Энтони – мой лучший друг. С детства я пыталась объяснить людям, кем он был для меня, когда я росла. Он был не совсем моим опекуном, не совсем моим отцом, не совсем моим учителем. Обычно в попытках описать его и мямлила что-то, используя слово «наставник», но в большинстве случаев меня удовлетворяло такое описание: «Мы с Энтони встретились, когда мне было девять лет, он научил меня всему, что я знаю о любви, он знает меня лучше, чем кто-либо еще, и мы до сих пор разговариваем почти каждый день, даже если я на гастролях в Японии».

Он любил рассказывать историю о первой встрече, после того как он поселился по соседству с домом моих родителей в Лексингтоне, Массачусетс.

Стоял зимний вечер, в нашем маленьком пригородном районе только закончился снегопад. Он и его жена Лора устраивали званый ужин. Я пошла на их лужайку и начала бросать снежки в их окно. Мне казалось, что это весело. Ему тоже, вроде. Он вышел на крыльцо.

– Я хочу поиграть в снежки, – сказала я.

– Я не могу, – ответил он. – Но я вернусь к тебе позже.

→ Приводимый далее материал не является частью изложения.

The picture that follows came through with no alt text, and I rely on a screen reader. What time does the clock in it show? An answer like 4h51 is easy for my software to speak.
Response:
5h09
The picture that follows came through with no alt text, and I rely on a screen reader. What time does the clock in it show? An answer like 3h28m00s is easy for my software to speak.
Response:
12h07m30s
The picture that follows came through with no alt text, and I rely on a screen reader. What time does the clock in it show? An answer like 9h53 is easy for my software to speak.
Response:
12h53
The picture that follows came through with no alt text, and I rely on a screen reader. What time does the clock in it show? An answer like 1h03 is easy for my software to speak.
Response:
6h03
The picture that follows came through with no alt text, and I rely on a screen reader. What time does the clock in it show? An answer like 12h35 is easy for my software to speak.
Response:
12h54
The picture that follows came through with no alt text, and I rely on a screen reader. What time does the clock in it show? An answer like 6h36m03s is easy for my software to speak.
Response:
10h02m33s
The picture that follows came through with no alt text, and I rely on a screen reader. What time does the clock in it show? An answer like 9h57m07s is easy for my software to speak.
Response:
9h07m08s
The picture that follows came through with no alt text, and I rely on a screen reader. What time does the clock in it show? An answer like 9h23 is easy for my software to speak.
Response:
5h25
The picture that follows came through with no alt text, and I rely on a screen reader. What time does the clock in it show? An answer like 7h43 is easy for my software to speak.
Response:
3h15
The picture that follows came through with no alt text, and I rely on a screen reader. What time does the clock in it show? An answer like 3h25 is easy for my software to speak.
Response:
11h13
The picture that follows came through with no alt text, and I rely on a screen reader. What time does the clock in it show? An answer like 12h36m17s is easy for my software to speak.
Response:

И он вернулся в дом к ужину, теплу, камину и вину, ко взрослой жизни.

Я вернулась около двадцати минут спустя и начала опять забрасывать их окно снежками. Он вышел на крыльцо.

– Что, черт возьми, происходит?

– Ты обещал выйти ко мне, – ответила я. – Вот я и вернулась.

– Аманда, прошло двадцать минут, – сказал он. – Я имел в виду позже… завтра.

Я не помню этого, но знаю эту историю наизусть, потому что он много раз ее рассказывал. Я не помню, как обняла его в первый раз, но он любил рассказывать и эту историю.

Мне было тринадцать лет, тогда мы перестали враждебно кидаться снежками друг в друга и стали хорошими друзьями. Он утверждал, что мы стояли около его дома и случилось нечто, что можно назвать настоящими объятиями.

Мы никогда не обнимались, я была, по его словам, заинтересована в этом, но не привыкла к такому. Я наклонила тело в его сторону, говорил он, как медленно падающая сосна, и положила свою голову на его грудь, а туловище держала на близком расстоянии.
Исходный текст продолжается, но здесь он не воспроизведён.